Vincent was among a team of nine or so citizens who stayed behind to protect Clova, watering the edges of homes and roads for two consecutive nights, sometimes until 4:30 in the morning. At first their equipment was limited to an "obsolete" decades-old pump from the local fire department; later, a number of Quebec businesses stepped up with donations of water tanks, pumps and other modern equipment.

Quebec’s forest fire protection agency corrected Legault shortly after he issued his warning, noting its firefighters were still battling the flames on the ground and by helicopter, even when its planes couldn’t fly. 

As the flames came within two kilometres of Clova, Vincent said his team had an evacuation plan in place, and he maintains the crisis "looked worse from the outside." He said that by the time Legault said the town was burning down and he started getting panicked calls from residents who had evacuated, the worst had already passed.

Éric Chagnon, a city councillor for the city of La Tuque, whose sector includes Clova, said it was unfortunate that Legault wasn’t better informed on the current conditions. 

“When you see a premier say, ‘we’re going to have to abandon Clova to save other places,’ I didn’t find that very respectful for the people who are there,” he said in a recent interview.

Chagnon said that while the hamlet officially has just 36 residents, there are usually 100 to 200 people in town staying in the many cottages or working in the forest industry. There are also outdoor outfitters that offer fishing, hunting and snowmobile excursions to the many visiting tourists.

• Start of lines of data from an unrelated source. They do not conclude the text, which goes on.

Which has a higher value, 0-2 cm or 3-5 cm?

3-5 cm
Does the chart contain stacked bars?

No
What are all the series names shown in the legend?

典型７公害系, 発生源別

"There’s a lot of tourists, a lot of economy that circulates there.”

Chagnon, who helped bring water tanks to Clova during the fires, says he feels the province needs to learn to better prepare so that villagers aren’t “left to manage themselves” during a fire.

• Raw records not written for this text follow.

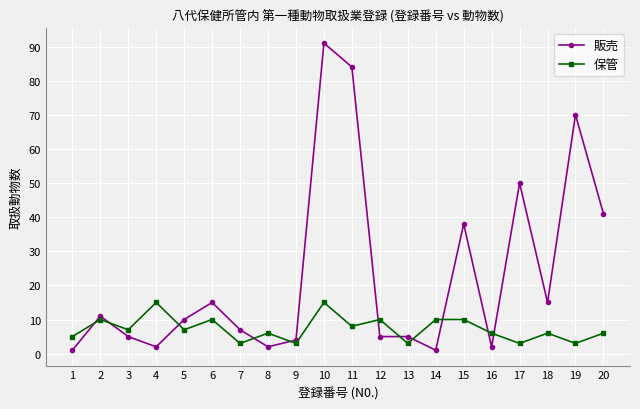

At which category does 販売 reach its first local valley?

4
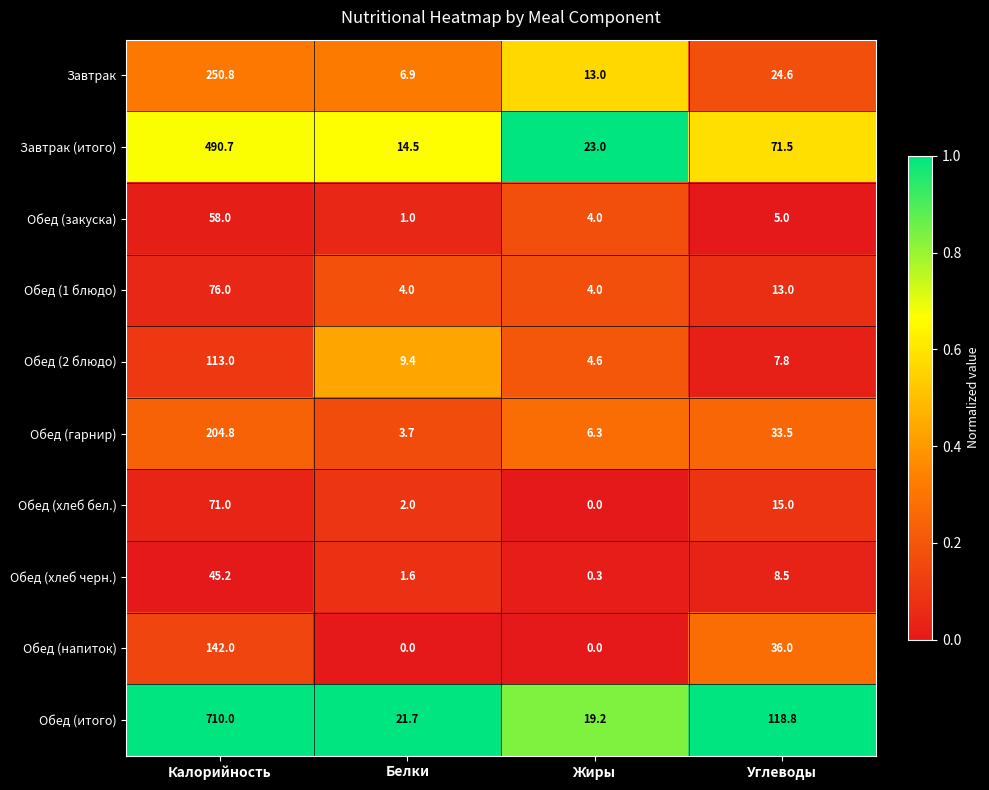

Rank the series by their maximum value, from highest to lowest.

Обед (итого), Завтрак (итого), Завтрак, Обед (гарнир), Обед (напиток), Обед (2 блюдо), Обед (1 блюдо), Обед (хлеб бел.), Обед (закуска), Обед (хлеб черн.)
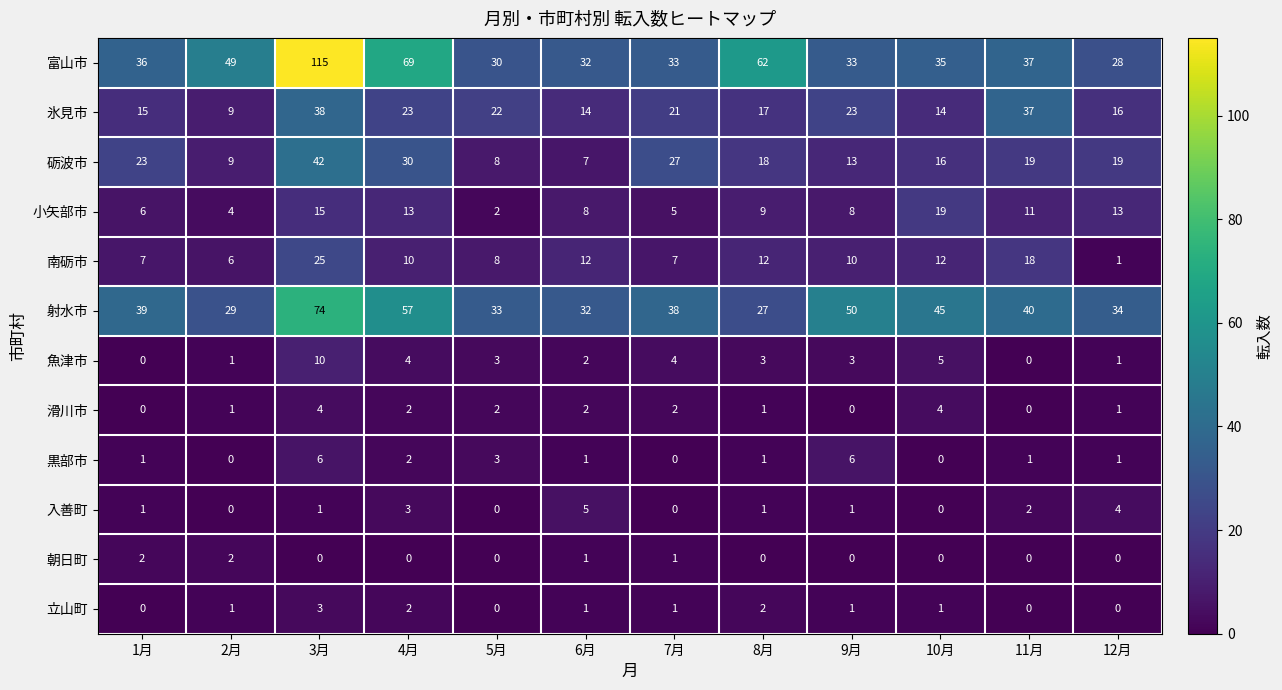

What is the total value across all series at 10月?

151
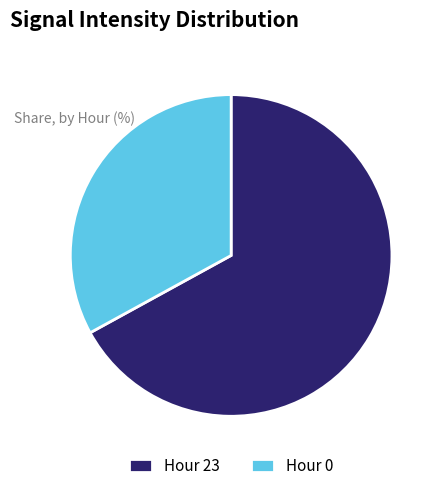

Do Hour 0 and Hour 23 together represent more than half of the pie?

Yes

“It’s not normal in a country like Quebec or Canada that we have an army, that we have a whole bunch of people, and that they aren’t trained to go fight fires or help people during painful situations like this,” he said. 

He said that while the unprecedented fire situation was caused by an unusual combination of hot and dry weather, high winds and lightning strikes, it’s clear that climate change means such extreme conditions are happening more frequently. 

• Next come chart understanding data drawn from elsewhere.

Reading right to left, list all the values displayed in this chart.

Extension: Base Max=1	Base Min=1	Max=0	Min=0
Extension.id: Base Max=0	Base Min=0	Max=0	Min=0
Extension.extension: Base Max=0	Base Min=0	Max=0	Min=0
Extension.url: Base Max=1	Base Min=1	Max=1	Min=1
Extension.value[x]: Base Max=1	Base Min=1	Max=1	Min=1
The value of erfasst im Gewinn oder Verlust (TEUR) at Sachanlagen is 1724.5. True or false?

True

While none of Clova’s primary residences were burned, several people lost their cottages, a situation Vincent said could have been avoided had the townspeople been given more resources. 

“There are people who lost chalets because we weren’t equipped to be able to help or do anything,” he said. 

The fires were also hard on the forest industry and on tourism operators, who had to shut down during their high season.

Olivier Brossard, owner of Caesar's North Camps in Clova, said that while he was lucky not to lose any cabins to the flames, the fires and the rules prohibiting forest activities meant he lost most of his income for the lucrative month of June.

“We’ve just been through two years of COVID where we had a very low occupancy in tourism, then we had these fires that hit us,” he said in a phone interview, adding he and other outfitters hope to get help from the province.

Now, when Brossard flies his planes over the forest, he can see destroyed cottages and charred woodland. He credits the firefighters from the forest fire protection agency and the residents who stayed for the fact that things weren’t worse.

"I think the people of Clova showed a lot of courage and a lot of effort to save the village,” he said.

Chagnon said life is getting back to normal in Clova and most people who lost cottages plan to rebuild. 

“There are people here who will always be here,” he said. “They’ll never leave.”